Individual Experiments

The budding yeast Saccharomyces cerevisiae has served as one of the most important model organism for the study of eukaryotic molecular biology. The entire yeast genome has been sequenced and the function of many yeast genes is now known. This rapid progress has relied heavily on the ability to introduce replicating plasmids into yeast. A typical replicating yeast plasmid contains an origin of replication known as an autonomously replicating sequence or ARS and a selectable marker gene that enables the yeast to grow in the absence of a nutrient such as uracil.

Genes introduced into E.coli by plasmid-mediated transformation can confer variation in the phenotype of the bacteria. For example, E.coli containing the ampicillin-resistance gene grows in the presence of this antibiotic while the product of the ß-galactosidase gene enables the bacteria to convert the ß-galactosidase substrate X-gal to a blue product. Similarly, E.coli containing the Lux operon produce colonies that glow in the dark.

Each protein carries in its amino acid sequence information pertaining to its evolutionary history and origin, and provides clues to the evolutionary history of the organism in which it is found. Indeed, proteins existing today are in effect living fossils. This concept is illustrated in this exercise where eight groups of students examine the abilities of antibodies against cow gamma globulin to react with gamma globulins in the sera of cow, goat, sheep, horse, and chicken.

Locating specific proteins and nucleic acid molecules in tissue sections is an important goal in cell biology. An effective and simple technique for this purpose is tissue printing which permits the localization of specific macromolecules in animal and plant tissues. Here students perform this technique to examine the tissue distribution of the enzyme peroxidase in plants. First, students section carrots, celery, and other vegetables with razor blades and transfer the proteins from the cut sections to nitrocellulose membranes by application of gentle pressure.

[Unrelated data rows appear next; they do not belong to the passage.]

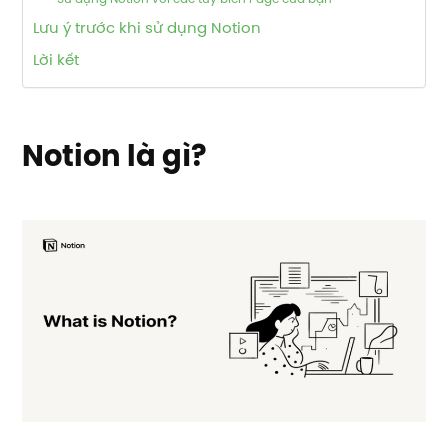
Lưu ý trước khi sử dụng Notion
Lời kết
Notion là gì?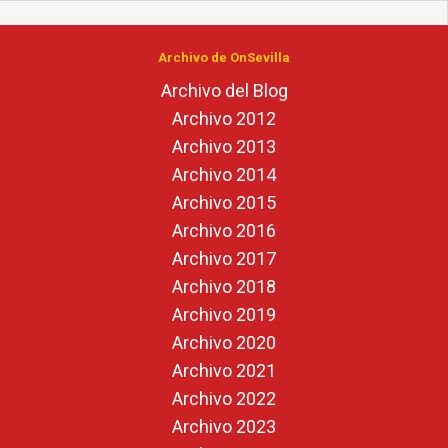
Archivo de OnSevilla
Archivo del Blog
Archivo 2012
Archivo 2013
Archivo 2014
Archivo 2015
Archivo 2016
Archivo 2017
Archivo 2018
Archivo 2019
Archivo 2020
Archivo 2021
Archivo 2022
Archivo 2023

This program was designed to actively engage students in exciting biological research projects of their own design. The projects focus on peroxidases, which form a large family of related enzymes that are ubiquitous in plants. Plant peroxidase isoenzymes can be tissue specific, developmentally regulated and display variable tissue and, high salt and disease resistance defense reactions and this induction may be related to the abilities of peroxidases to strengthen the plant cell wall and to kill microorganisms.

Microtubules are hollow cylinders made up of polymers of the protein tubulin. Microtubules are major components of cilia and flagella, which are tail like projections that are covered by a plasma membrane and extend outwards from the cell. Motile cilia are used for locomotion and food gathering by some protozoa and are found in the lining of the trachea, where their wave like motion propels mucus, dust and other foreign matter out of the lungs.

The ELISA (enzyme-linked immunosorbant assay) is a powerful immunological method for detecting specific proteins in complex protein mixtures. The ELISA has become an important tool for the cell and molecular biologist. It is increasingly being applied in clinical medicine for detecting proteins associated with disease including antibodies produced in response to infection by the HIV virus. The method is also easy to perform and yields graphic results making it well suited for the teaching laboratory.

The binding of an enzyme to its substrate is only one example of the many specific molecular interactions that occur in biological systems. An analogous binding process occurs with serum albumin which binds certain small molecular weight compounds and serves as a carrier molecule for these compounds in blood. In this exercise, students use an electrophoretic assay to examine the binding of various dyes to albumin. The results of this graphic analysis show that the binding of dyes to albumin is saturable, specific, compatible, and dependent on the native structure of the protein.

The polymerase chain reaction (PCR) is one of the most powerful techniques used in molecular biology . With this method, a few ng of DNA can be amplified millions of times in a test tube in a few hours. The PCR has been used extensively in studies of gene structure and function. The method is also becoming increasingly important in DNA typing procedures such as DNA fingerprinting and in the identification and characterization of mutations that cause human diseases. This exercise is designed to illustrate the PCR in the teaching laboratory.